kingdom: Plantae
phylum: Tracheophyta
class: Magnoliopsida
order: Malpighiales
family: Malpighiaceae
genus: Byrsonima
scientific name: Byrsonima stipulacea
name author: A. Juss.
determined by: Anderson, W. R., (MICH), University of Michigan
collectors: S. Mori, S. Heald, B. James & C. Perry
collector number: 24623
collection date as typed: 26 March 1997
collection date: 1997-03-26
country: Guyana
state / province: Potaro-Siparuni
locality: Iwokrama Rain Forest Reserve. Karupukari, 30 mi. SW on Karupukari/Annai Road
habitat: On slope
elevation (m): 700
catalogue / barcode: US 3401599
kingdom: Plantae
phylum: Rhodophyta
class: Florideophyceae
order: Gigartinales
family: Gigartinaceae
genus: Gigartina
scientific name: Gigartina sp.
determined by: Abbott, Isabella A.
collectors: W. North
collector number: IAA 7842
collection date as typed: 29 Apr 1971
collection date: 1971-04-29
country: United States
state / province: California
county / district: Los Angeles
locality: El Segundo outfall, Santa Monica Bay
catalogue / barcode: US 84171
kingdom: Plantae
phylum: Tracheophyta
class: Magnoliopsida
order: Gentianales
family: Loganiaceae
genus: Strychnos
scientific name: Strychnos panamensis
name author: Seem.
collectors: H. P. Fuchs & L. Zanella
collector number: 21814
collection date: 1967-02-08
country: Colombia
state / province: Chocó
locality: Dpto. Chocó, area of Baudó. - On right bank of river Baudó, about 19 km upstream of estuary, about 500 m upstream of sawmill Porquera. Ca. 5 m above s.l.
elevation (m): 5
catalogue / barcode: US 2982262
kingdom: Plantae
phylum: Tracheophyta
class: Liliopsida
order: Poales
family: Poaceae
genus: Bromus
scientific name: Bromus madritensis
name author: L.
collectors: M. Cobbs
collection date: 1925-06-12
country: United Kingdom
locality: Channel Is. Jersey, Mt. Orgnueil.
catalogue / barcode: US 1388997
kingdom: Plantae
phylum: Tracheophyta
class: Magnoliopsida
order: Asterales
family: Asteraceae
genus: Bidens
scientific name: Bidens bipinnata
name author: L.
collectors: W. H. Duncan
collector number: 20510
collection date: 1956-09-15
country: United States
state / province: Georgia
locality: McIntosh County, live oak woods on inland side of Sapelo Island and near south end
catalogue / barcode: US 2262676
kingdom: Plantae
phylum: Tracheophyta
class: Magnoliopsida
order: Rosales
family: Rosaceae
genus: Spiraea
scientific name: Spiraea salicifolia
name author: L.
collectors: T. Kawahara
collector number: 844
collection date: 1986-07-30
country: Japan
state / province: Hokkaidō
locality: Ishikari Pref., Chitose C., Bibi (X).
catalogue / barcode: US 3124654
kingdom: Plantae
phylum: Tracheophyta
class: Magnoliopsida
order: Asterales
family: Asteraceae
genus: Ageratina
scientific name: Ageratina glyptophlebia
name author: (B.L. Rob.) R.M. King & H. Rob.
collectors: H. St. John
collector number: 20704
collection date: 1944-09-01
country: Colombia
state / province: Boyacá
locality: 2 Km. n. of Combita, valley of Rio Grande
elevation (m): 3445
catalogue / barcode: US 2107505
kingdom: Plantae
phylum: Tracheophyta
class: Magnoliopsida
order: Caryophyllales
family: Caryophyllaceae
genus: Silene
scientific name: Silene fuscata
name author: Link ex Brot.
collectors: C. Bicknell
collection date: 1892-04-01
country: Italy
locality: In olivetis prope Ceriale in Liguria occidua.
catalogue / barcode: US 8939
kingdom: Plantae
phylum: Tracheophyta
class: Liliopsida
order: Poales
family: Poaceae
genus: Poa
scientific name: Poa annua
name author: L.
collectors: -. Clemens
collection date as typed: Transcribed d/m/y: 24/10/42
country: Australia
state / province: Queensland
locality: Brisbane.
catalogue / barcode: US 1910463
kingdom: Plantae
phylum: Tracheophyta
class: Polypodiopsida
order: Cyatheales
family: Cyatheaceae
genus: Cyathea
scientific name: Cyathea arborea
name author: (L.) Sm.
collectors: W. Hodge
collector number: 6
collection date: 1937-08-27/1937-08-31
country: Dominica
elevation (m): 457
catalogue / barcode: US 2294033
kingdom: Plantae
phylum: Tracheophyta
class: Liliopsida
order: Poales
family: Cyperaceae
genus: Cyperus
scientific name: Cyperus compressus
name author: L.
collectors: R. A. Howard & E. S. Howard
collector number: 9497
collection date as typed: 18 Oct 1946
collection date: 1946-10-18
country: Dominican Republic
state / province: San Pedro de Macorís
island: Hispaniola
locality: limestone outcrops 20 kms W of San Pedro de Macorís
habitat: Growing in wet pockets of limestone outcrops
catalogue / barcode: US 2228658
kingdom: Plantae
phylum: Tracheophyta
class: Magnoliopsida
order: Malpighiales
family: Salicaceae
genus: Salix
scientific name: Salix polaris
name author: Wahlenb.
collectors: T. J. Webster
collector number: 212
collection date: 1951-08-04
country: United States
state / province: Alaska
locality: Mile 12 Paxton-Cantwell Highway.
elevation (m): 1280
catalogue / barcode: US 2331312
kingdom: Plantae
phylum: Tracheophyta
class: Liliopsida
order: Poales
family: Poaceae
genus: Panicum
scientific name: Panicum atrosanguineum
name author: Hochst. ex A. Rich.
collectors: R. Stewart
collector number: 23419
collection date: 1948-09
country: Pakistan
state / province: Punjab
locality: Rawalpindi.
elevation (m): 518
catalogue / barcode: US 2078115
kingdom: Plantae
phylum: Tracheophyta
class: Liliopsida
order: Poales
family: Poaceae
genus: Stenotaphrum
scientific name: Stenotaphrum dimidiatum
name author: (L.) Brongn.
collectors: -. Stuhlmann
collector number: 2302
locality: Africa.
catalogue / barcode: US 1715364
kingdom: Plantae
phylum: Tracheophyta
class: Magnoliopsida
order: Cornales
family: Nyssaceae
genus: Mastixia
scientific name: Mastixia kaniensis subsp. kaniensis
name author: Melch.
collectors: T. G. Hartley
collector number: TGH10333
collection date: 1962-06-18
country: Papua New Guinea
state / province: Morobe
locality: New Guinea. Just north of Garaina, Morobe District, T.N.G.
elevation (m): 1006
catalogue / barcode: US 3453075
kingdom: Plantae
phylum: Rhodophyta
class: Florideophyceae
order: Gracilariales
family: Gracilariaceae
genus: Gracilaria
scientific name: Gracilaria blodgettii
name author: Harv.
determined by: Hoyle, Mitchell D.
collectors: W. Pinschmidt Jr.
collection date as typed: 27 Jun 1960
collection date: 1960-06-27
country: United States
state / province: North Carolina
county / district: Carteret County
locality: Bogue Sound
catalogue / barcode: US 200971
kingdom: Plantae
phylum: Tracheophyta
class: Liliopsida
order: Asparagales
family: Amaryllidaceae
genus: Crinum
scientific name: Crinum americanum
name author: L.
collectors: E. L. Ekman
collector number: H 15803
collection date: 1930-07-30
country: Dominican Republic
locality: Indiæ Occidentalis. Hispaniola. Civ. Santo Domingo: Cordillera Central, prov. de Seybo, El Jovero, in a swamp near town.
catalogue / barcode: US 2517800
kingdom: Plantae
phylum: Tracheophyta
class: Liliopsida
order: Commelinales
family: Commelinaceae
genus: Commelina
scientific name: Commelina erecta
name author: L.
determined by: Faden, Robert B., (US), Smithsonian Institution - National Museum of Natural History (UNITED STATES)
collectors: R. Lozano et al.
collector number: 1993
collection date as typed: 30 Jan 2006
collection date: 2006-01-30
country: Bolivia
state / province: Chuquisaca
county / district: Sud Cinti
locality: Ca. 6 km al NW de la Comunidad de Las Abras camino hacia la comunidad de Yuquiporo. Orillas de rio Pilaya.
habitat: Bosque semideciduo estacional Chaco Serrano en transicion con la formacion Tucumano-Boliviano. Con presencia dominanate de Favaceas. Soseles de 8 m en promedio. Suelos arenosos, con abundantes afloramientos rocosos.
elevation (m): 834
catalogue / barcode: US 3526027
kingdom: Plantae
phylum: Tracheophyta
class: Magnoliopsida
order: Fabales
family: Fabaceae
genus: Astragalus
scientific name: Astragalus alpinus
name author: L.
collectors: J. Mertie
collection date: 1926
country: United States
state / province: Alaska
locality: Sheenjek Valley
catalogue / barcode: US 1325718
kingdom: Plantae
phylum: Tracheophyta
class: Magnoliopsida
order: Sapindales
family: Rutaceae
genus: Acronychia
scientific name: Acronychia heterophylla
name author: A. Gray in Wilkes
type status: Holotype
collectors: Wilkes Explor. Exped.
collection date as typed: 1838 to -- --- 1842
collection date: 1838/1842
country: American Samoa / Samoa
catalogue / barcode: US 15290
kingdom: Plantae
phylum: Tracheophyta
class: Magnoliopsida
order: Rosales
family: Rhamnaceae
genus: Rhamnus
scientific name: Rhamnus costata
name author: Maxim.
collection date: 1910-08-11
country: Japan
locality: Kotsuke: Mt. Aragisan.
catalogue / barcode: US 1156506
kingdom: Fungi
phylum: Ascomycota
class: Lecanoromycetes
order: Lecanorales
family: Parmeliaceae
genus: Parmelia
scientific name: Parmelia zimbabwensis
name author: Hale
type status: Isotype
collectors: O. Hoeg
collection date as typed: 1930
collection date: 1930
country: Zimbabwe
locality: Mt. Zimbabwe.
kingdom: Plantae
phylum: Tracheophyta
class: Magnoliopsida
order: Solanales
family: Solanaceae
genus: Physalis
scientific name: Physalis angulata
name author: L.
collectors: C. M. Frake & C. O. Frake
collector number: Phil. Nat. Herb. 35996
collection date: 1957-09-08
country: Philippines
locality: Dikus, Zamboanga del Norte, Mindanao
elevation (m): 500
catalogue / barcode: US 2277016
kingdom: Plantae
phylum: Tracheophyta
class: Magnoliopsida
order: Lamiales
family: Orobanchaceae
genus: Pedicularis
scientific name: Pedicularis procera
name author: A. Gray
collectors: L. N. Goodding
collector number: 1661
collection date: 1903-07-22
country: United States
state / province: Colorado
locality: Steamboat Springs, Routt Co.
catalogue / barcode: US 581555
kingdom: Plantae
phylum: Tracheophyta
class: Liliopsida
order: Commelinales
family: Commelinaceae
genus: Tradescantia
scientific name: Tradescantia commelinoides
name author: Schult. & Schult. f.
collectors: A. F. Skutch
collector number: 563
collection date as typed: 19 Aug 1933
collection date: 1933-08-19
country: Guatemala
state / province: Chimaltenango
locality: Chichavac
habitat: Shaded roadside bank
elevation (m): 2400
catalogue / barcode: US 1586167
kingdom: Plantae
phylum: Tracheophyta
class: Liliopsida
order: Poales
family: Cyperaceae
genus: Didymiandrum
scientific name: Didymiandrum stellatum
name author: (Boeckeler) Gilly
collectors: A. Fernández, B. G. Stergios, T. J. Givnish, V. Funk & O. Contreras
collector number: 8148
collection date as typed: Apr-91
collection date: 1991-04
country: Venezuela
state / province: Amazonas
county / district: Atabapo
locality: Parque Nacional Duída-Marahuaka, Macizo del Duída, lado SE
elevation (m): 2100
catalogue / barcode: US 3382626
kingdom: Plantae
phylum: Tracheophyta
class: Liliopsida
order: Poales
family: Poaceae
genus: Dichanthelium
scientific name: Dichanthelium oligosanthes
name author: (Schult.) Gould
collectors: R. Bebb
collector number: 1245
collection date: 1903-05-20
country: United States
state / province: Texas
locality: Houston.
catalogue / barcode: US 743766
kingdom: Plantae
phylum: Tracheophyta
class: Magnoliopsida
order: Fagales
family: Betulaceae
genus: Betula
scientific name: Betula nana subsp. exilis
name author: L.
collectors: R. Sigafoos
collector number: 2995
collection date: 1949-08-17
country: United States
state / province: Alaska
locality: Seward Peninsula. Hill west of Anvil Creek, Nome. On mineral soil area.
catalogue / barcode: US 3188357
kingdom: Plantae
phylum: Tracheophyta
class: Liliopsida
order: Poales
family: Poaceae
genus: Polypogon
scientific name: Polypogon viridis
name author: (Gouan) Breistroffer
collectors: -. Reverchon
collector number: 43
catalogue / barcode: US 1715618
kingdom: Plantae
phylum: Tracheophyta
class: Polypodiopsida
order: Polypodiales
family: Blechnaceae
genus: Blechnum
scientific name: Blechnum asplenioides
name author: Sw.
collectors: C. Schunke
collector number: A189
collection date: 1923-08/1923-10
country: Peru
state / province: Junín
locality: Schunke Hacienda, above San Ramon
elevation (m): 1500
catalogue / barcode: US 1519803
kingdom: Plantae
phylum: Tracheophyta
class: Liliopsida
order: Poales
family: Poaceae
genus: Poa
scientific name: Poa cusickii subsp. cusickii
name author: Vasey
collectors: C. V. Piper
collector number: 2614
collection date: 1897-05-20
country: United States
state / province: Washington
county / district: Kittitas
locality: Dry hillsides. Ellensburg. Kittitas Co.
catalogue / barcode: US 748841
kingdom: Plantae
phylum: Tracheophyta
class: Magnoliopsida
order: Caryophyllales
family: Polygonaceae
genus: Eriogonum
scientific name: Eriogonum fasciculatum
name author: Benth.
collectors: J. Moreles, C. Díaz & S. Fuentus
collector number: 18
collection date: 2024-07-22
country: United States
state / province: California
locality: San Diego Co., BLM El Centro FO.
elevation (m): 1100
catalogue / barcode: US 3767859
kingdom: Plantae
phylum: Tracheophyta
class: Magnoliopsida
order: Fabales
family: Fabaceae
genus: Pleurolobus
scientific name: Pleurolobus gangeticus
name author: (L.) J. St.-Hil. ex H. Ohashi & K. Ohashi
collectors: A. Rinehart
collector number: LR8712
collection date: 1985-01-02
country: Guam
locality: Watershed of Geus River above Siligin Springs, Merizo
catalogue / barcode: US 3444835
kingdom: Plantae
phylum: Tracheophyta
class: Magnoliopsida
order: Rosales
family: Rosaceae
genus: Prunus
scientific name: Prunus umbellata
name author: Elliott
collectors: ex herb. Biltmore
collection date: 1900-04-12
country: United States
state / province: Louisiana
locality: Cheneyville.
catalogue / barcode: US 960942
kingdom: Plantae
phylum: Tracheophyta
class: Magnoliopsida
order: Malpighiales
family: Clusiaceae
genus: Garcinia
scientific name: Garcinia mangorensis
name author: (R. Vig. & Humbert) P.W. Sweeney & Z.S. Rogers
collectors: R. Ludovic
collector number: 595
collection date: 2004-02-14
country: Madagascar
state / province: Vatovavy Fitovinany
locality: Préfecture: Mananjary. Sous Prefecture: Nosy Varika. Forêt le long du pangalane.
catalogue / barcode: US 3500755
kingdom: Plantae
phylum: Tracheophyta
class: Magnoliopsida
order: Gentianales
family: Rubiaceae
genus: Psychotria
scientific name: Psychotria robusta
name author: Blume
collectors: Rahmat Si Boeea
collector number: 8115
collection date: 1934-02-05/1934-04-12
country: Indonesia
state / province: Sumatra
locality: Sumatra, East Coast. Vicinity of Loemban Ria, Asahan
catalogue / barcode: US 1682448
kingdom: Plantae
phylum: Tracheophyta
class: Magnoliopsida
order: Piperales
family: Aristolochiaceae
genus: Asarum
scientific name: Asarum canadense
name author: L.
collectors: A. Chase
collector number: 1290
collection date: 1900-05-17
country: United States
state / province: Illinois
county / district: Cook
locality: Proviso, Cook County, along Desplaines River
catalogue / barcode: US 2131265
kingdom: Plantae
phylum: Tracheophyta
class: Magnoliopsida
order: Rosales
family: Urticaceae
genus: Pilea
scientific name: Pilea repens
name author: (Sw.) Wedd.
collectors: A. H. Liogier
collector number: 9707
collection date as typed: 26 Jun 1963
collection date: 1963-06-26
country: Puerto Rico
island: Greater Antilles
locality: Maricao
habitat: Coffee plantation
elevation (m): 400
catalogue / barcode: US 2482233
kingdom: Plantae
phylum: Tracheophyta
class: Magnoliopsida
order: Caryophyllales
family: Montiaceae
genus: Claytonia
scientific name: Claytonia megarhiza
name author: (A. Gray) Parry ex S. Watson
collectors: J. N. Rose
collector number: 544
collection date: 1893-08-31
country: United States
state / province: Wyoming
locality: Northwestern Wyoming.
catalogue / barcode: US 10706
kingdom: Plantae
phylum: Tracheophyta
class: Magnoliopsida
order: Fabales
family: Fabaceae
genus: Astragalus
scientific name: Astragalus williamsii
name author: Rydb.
************
_PROBLEM REQUIREMENTS_.
Render the lines from the first one through the line containing "name author: Seem.", both included, as a JSON list of strings with one string per line, leaving out any blank lines.

_EXERCISE ANSWER_.
[
  "kingdom: Plantae",
  "phylum: Tracheophyta",
  "class: Magnoliopsida",
  "order: Malpighiales",
  "family: Malpighiaceae",
  "genus: Byrsonima",
  "scientific name: Byrsonima stipulacea",
  "name author: A. Juss.",
  "determined by: Anderson, W. R., (MICH), University of Michigan",
  "collectors: S. Mori, S. Heald, B. James & C. Perry",
  "collector number: 24623",
  "collection date as typed: 26 March 1997",
  "collection date: 1997-03-26",
  "country: Guyana",
  "state / province: Potaro-Siparuni",
  "locality: Iwokrama Rain Forest Reserve. Karupukari, 30 mi. SW on Karupukari/Annai Road",
  "habitat: On slope",
  "elevation (m): 700",
  "catalogue / barcode: US 3401599",
  "kingdom: Plantae",
  "phylum: Rhodophyta",
  "class: Florideophyceae",
  "order: Gigartinales",
  "family: Gigartinaceae",
  "genus: Gigartina",
  "scientific name: Gigartina sp.",
  "determined by: Abbott, Isabella A.",
  "collectors: W. North",
  "collector number: IAA 7842",
  "collection date as typed: 29 Apr 1971",
  "collection date: 1971-04-29",
  "country: United States",
  "state / province: California",
  "county / district: Los Angeles",
  "locality: El Segundo outfall, Santa Monica Bay",
  "catalogue / barcode: US 84171",
  "kingdom: Plantae",
  "phylum: Tracheophyta",
  "class: Magnoliopsida",
  "order: Gentianales",
  "family: Loganiaceae",
  "genus: Strychnos",
  "scientific name: Strychnos panamensis",
  "name author: Seem."
]